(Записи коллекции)
━━━━━━━━━━━━━━━━━━━━━━━━━━━━━━

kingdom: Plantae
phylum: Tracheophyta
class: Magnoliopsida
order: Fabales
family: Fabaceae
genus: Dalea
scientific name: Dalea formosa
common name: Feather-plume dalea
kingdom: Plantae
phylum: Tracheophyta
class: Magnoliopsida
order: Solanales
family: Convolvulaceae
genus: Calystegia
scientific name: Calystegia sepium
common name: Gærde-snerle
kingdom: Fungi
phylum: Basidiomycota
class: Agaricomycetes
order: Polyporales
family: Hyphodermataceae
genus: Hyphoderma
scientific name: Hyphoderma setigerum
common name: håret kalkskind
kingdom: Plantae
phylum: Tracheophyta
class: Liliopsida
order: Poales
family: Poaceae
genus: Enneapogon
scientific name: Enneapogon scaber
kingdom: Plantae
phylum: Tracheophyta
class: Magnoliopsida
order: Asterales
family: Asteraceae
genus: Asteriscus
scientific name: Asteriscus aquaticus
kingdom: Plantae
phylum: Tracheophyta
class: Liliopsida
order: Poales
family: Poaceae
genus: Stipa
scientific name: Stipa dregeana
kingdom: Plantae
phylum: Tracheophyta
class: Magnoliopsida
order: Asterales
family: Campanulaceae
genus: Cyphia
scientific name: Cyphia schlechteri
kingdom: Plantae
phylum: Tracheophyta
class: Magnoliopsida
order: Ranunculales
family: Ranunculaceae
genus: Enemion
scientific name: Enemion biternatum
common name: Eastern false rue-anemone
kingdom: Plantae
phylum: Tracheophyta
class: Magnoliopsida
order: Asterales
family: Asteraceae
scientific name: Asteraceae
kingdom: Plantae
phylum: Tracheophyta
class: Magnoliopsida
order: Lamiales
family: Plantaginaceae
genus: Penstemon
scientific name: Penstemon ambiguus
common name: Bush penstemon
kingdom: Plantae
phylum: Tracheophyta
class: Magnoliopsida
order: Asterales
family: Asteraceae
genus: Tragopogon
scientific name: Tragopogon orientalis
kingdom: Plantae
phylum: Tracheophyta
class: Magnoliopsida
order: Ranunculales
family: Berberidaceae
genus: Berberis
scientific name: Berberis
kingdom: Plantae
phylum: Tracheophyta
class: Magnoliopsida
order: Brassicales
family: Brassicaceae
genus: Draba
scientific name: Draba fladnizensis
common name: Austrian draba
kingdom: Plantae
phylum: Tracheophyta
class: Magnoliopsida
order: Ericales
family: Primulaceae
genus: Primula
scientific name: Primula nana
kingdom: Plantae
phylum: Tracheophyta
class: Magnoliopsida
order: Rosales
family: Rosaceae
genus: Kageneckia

━━━━━━━━━━━━━━━━━━━━━━━━━━━━━━

■ **Задание**:
Преобразуй в JSON-массив строк всё от начала списка до строки с «family: Convolvulaceae» включительно. Каждая строка должна стать отдельным значением массива, пустые строки не включай.

■ **Полный ответ**:
[
  "kingdom: Plantae",
  "phylum: Tracheophyta",
  "class: Magnoliopsida",
  "order: Fabales",
  "family: Fabaceae",
  "genus: Dalea",
  "scientific name: Dalea formosa",
  "common name: Feather-plume dalea",
  "kingdom: Plantae",
  "phylum: Tracheophyta",
  "class: Magnoliopsida",
  "order: Solanales",
  "family: Convolvulaceae"
]